#### ACTIVITY:
Please give every line below again exactly, but not its pictures.

#### DATA LISTING:
::::::

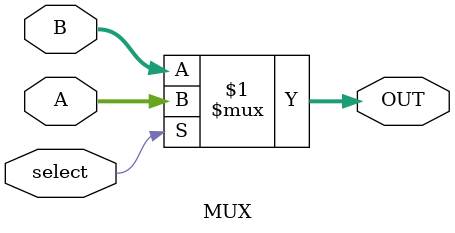
<source format=v>
module MUX #(parameter WIDTH = 32) (
		select,
		A,
		B,
		OUT
	);

input select;
input [ WIDTH - 1 : 0 ] A;
input [ WIDTH - 1 : 0 ] B;

output [ WIDTH - 1 : 0 ] OUT;

assign OUT = (select) ? A : B;

endmodule

</source>
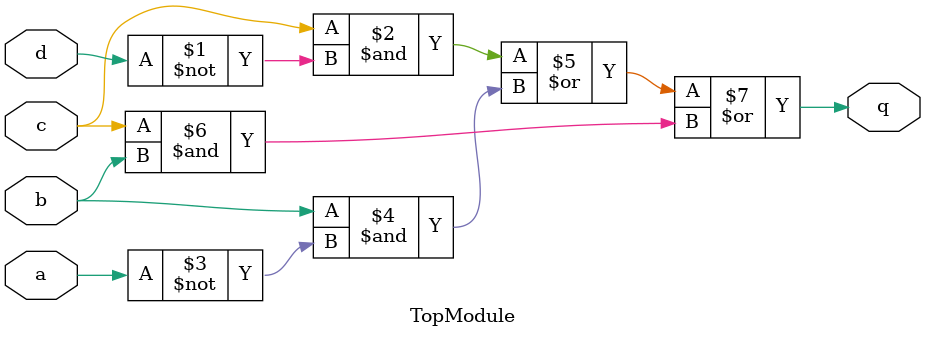
<source format=sv>

module TopModule (
  input a,
  input b,
  input c,
  input d,
  output q
);
assign q = (c & ~d) | (b & ~a) | (c & b);
endmodule

</source>
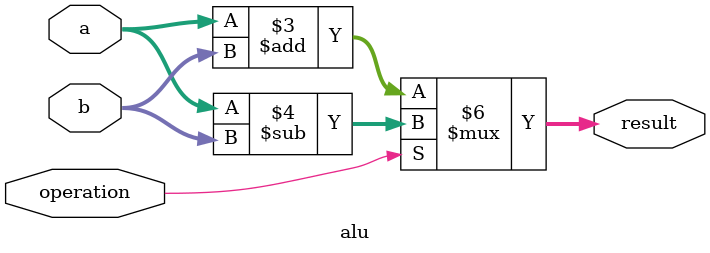
<source format=v>
/*
 * Copyright (c) 2024 Ivan Pancheniak
 * SPDX-License-Identifier: Apache-2.0
 */

module alu  (
    input wire operation,
    input wire [7:0] a,
    input wire [7:0] b,
    output reg [7:0] result
);

always @ ( * ) begin
  if(~operation)
    result = a + b;
  else
    result = a - b;
end
endmodule

</source>
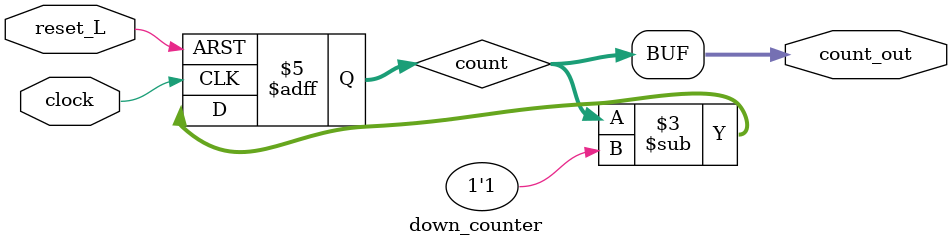
<source format=v>
`timescale 1ns / 1ps


module down_counter(
input clock,
input reset_L,
output [3:0] count_out
    );
    reg [3:0] count = 'b1;
    assign count_out = count;
    
    always @ (posedge clock, negedge reset_L)
    begin
    if(!reset_L)
    count <= 'b1;
    else
    count <= count - 1'b1;
    end
endmodule

</source>
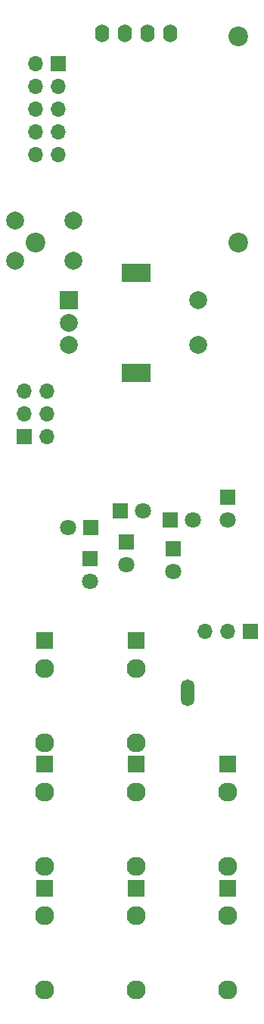
<source format=gts>
G04 #@! TF.GenerationSoftware,KiCad,Pcbnew,8.0.5*
G04 #@! TF.CreationDate,2024-11-11T16:03:41-05:00*
G04 #@! TF.ProjectId,main,6d61696e-2e6b-4696-9361-645f70636258,rev?*
G04 #@! TF.SameCoordinates,Original*
G04 #@! TF.FileFunction,Soldermask,Top*
G04 #@! TF.FilePolarity,Negative*
%FSLAX46Y46*%
G04 Gerber Fmt 4.6, Leading zero omitted, Abs format (unit mm)*
G04 Created by KiCad (PCBNEW 8.0.5) date 2024-11-11 16:03:41*
%MOMM*%
%LPD*%
G01*
G04 APERTURE LIST*
%ADD10R,1.930000X1.830000*%
%ADD11C,2.130000*%
%ADD12O,1.500000X3.000000*%
%ADD13R,1.800000X1.800000*%
%ADD14C,1.800000*%
%ADD15C,2.200000*%
%ADD16O,1.600000X2.000000*%
%ADD17R,2.000000X2.000000*%
%ADD18C,2.000000*%
%ADD19R,3.200000X2.000000*%
%ADD20R,1.700000X1.700000*%
%ADD21O,1.700000X1.700000*%
G04 APERTURE END LIST*
D10*
X35000000Y-116850000D03*
D11*
X35000000Y-128250000D03*
X35000000Y-119950000D03*
D10*
X35000000Y-103000000D03*
D11*
X35000000Y-114400000D03*
X35000000Y-106100000D03*
D12*
X40800000Y-95000000D03*
D13*
X29925000Y-76600000D03*
D14*
X27385000Y-76600000D03*
D13*
X29900000Y-80075000D03*
D14*
X29900000Y-82615000D03*
D13*
X45250000Y-73175000D03*
D14*
X45250000Y-75715000D03*
D15*
X46500000Y-44750000D03*
D16*
X31200000Y-21400000D03*
X33740000Y-21400000D03*
X36280000Y-21400000D03*
X38820000Y-21400000D03*
D10*
X45300000Y-103000000D03*
D11*
X45300000Y-114400000D03*
X45300000Y-106100000D03*
D10*
X24750000Y-103000000D03*
D11*
X24750000Y-114400000D03*
X24750000Y-106100000D03*
D15*
X46500000Y-21750000D03*
D13*
X39200000Y-78925000D03*
D14*
X39200000Y-81465000D03*
D17*
X27500000Y-51200000D03*
D18*
X27500000Y-56200000D03*
X27500000Y-53700000D03*
D19*
X35000000Y-48100000D03*
X35000000Y-59300000D03*
D18*
X42000000Y-56200000D03*
X42000000Y-51200000D03*
D10*
X45300000Y-116850000D03*
D11*
X45300000Y-128250000D03*
X45300000Y-119950000D03*
D15*
X23750000Y-44750000D03*
D10*
X35000000Y-89200000D03*
D11*
X35000000Y-100600000D03*
X35000000Y-92300000D03*
D13*
X33950000Y-78175000D03*
D14*
X33950000Y-80715000D03*
D13*
X33275000Y-74750000D03*
D14*
X35815000Y-74750000D03*
D20*
X47830000Y-88170000D03*
D21*
X45290000Y-88170000D03*
X42750000Y-88170000D03*
D10*
X24750000Y-116850000D03*
D11*
X24750000Y-128250000D03*
X24750000Y-119950000D03*
D13*
X38825000Y-75750000D03*
D14*
X41365000Y-75750000D03*
D10*
X24750000Y-89200000D03*
D11*
X24750000Y-100600000D03*
X24750000Y-92300000D03*
D20*
X22510000Y-66380000D03*
D21*
X25050000Y-66380000D03*
X22510000Y-63840000D03*
X25050000Y-63840000D03*
X22510000Y-61300000D03*
X25050000Y-61300000D03*
D20*
X26300000Y-24760000D03*
D21*
X23760000Y-24760000D03*
X26300000Y-27300000D03*
X23760000Y-27300000D03*
X26300000Y-29840000D03*
X23760000Y-29840000D03*
X26300000Y-32380000D03*
X23760000Y-32380000D03*
X26300000Y-34920000D03*
X23760000Y-34920000D03*
D18*
X28000000Y-42250000D03*
X21500000Y-42250000D03*
X28000000Y-46750000D03*
X21500000Y-46750000D03*
M02*

</source>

::::::

#### SOLUTION:
<source format=v>
module MUX #(parameter WIDTH = 32) (
		select,
		A,
		B,
		OUT
	);

input select;
input [ WIDTH - 1 : 0 ] A;
input [ WIDTH - 1 : 0 ] B;

output [ WIDTH - 1 : 0 ] OUT;

assign OUT = (select) ? A : B;

endmodule

</source>
<source format=sv>

module TopModule (
  input a,
  input b,
  input c,
  input d,
  output q
);
assign q = (c & ~d) | (b & ~a) | (c & b);
endmodule

</source>
<source format=v>
/*
 * Copyright (c) 2024 Ivan Pancheniak
 * SPDX-License-Identifier: Apache-2.0
 */

module alu  (
    input wire operation,
    input wire [7:0] a,
    input wire [7:0] b,
    output reg [7:0] result
);

always @ ( * ) begin
  if(~operation)
    result = a + b;
  else
    result = a - b;
end
endmodule

</source>
<source format=v>
`timescale 1ns / 1ps


module down_counter(
input clock,
input reset_L,
output [3:0] count_out
    );
    reg [3:0] count = 'b1;
    assign count_out = count;
    
    always @ (posedge clock, negedge reset_L)
    begin
    if(!reset_L)
    count <= 'b1;
    else
    count <= count - 1'b1;
    end
endmodule

</source>
<source format=gts>
G04 #@! TF.GenerationSoftware,KiCad,Pcbnew,8.0.5*
G04 #@! TF.CreationDate,2024-11-11T16:03:41-05:00*
G04 #@! TF.ProjectId,main,6d61696e-2e6b-4696-9361-645f70636258,rev?*
G04 #@! TF.SameCoordinates,Original*
G04 #@! TF.FileFunction,Soldermask,Top*
G04 #@! TF.FilePolarity,Negative*
%FSLAX46Y46*%
G04 Gerber Fmt 4.6, Leading zero omitted, Abs format (unit mm)*
G04 Created by KiCad (PCBNEW 8.0.5) date 2024-11-11 16:03:41*
%MOMM*%
%LPD*%
G01*
G04 APERTURE LIST*
%ADD10R,1.930000X1.830000*%
%ADD11C,2.130000*%
%ADD12O,1.500000X3.000000*%
%ADD13R,1.800000X1.800000*%
%ADD14C,1.800000*%
%ADD15C,2.200000*%
%ADD16O,1.600000X2.000000*%
%ADD17R,2.000000X2.000000*%
%ADD18C,2.000000*%
%ADD19R,3.200000X2.000000*%
%ADD20R,1.700000X1.700000*%
%ADD21O,1.700000X1.700000*%
G04 APERTURE END LIST*
D10*
X35000000Y-116850000D03*
D11*
X35000000Y-128250000D03*
X35000000Y-119950000D03*
D10*
X35000000Y-103000000D03*
D11*
X35000000Y-114400000D03*
X35000000Y-106100000D03*
D12*
X40800000Y-95000000D03*
D13*
X29925000Y-76600000D03*
D14*
X27385000Y-76600000D03*
D13*
X29900000Y-80075000D03*
D14*
X29900000Y-82615000D03*
D13*
X45250000Y-73175000D03*
D14*
X45250000Y-75715000D03*
D15*
X46500000Y-44750000D03*
D16*
X31200000Y-21400000D03*
X33740000Y-21400000D03*
X36280000Y-21400000D03*
X38820000Y-21400000D03*
D10*
X45300000Y-103000000D03*
D11*
X45300000Y-114400000D03*
X45300000Y-106100000D03*
D10*
X24750000Y-103000000D03*
D11*
X24750000Y-114400000D03*
X24750000Y-106100000D03*
D15*
X46500000Y-21750000D03*
D13*
X39200000Y-78925000D03*
D14*
X39200000Y-81465000D03*
D17*
X27500000Y-51200000D03*
D18*
X27500000Y-56200000D03*
X27500000Y-53700000D03*
D19*
X35000000Y-48100000D03*
X35000000Y-59300000D03*
D18*
X42000000Y-56200000D03*
X42000000Y-51200000D03*
D10*
X45300000Y-116850000D03*
D11*
X45300000Y-128250000D03*
X45300000Y-119950000D03*
D15*
X23750000Y-44750000D03*
D10*
X35000000Y-89200000D03*
D11*
X35000000Y-100600000D03*
X35000000Y-92300000D03*
D13*
X33950000Y-78175000D03*
D14*
X33950000Y-80715000D03*
D13*
X33275000Y-74750000D03*
D14*
X35815000Y-74750000D03*
D20*
X47830000Y-88170000D03*
D21*
X45290000Y-88170000D03*
X42750000Y-88170000D03*
D10*
X24750000Y-116850000D03*
D11*
X24750000Y-128250000D03*
X24750000Y-119950000D03*
D13*
X38825000Y-75750000D03*
D14*
X41365000Y-75750000D03*
D10*
X24750000Y-89200000D03*
D11*
X24750000Y-100600000D03*
X24750000Y-92300000D03*
D20*
X22510000Y-66380000D03*
D21*
X25050000Y-66380000D03*
X22510000Y-63840000D03*
X25050000Y-63840000D03*
X22510000Y-61300000D03*
X25050000Y-61300000D03*
D20*
X26300000Y-24760000D03*
D21*
X23760000Y-24760000D03*
X26300000Y-27300000D03*
X23760000Y-27300000D03*
X26300000Y-29840000D03*
X23760000Y-29840000D03*
X26300000Y-32380000D03*
X23760000Y-32380000D03*
X26300000Y-34920000D03*
X23760000Y-34920000D03*
D18*
X28000000Y-42250000D03*
X21500000Y-42250000D03*
X28000000Y-46750000D03*
X21500000Y-46750000D03*
M02*

</source>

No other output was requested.